(Instructions for the task)
Here the job is to retype the data word for word while leaving the pictures aside.

(Dataset extract)

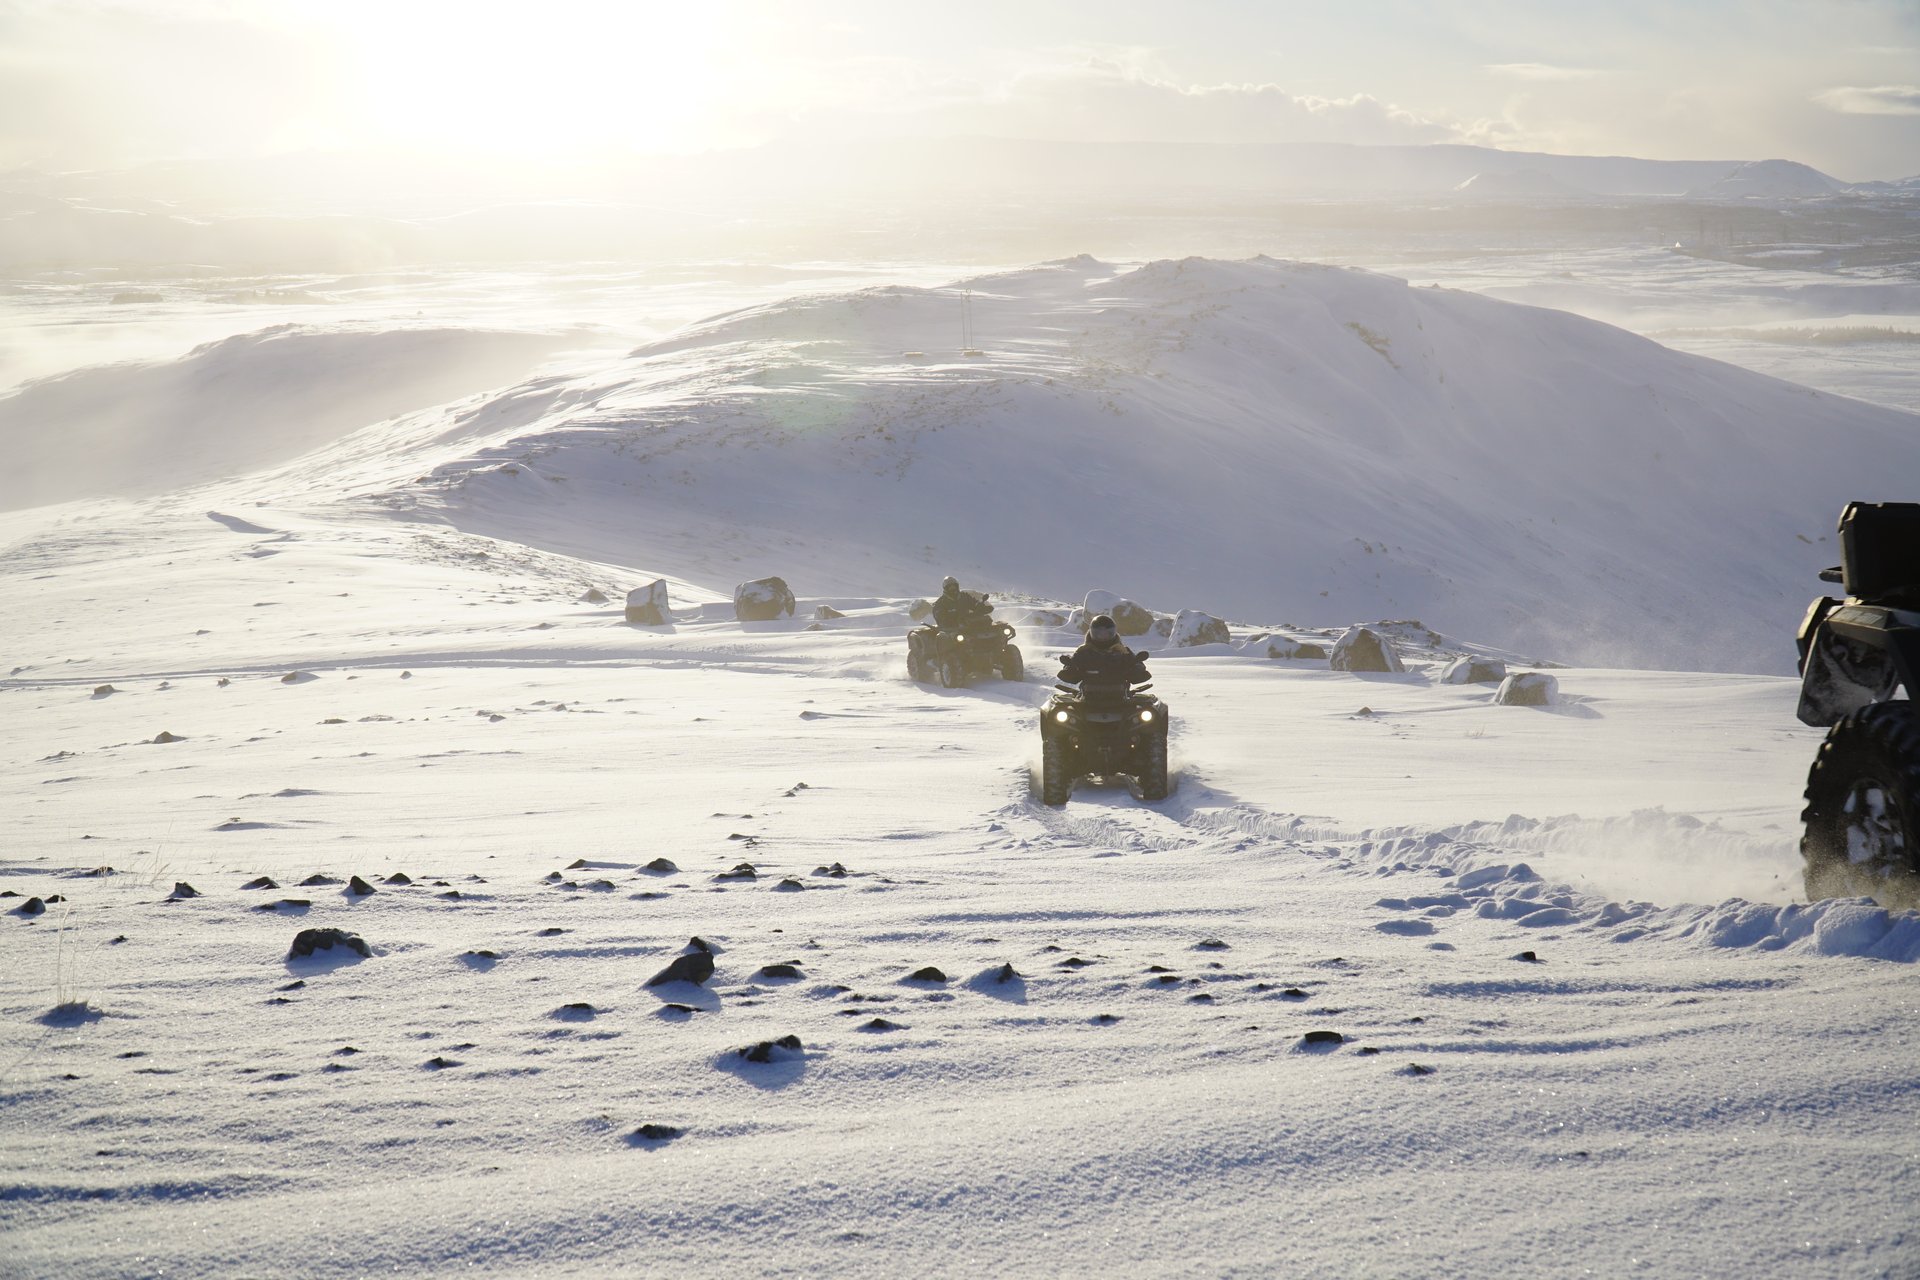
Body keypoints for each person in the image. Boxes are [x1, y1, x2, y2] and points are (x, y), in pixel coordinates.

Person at [1059, 614, 1149, 693]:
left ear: (1113, 632)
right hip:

(Result of the exercise)
Body keypoints for each person in the image. Boxes are [x1, y1, x2, y2] and points are (x, y), in pixel coordinates.

Person at [1059, 614, 1149, 693]:
left ear: (1113, 632)
right hip:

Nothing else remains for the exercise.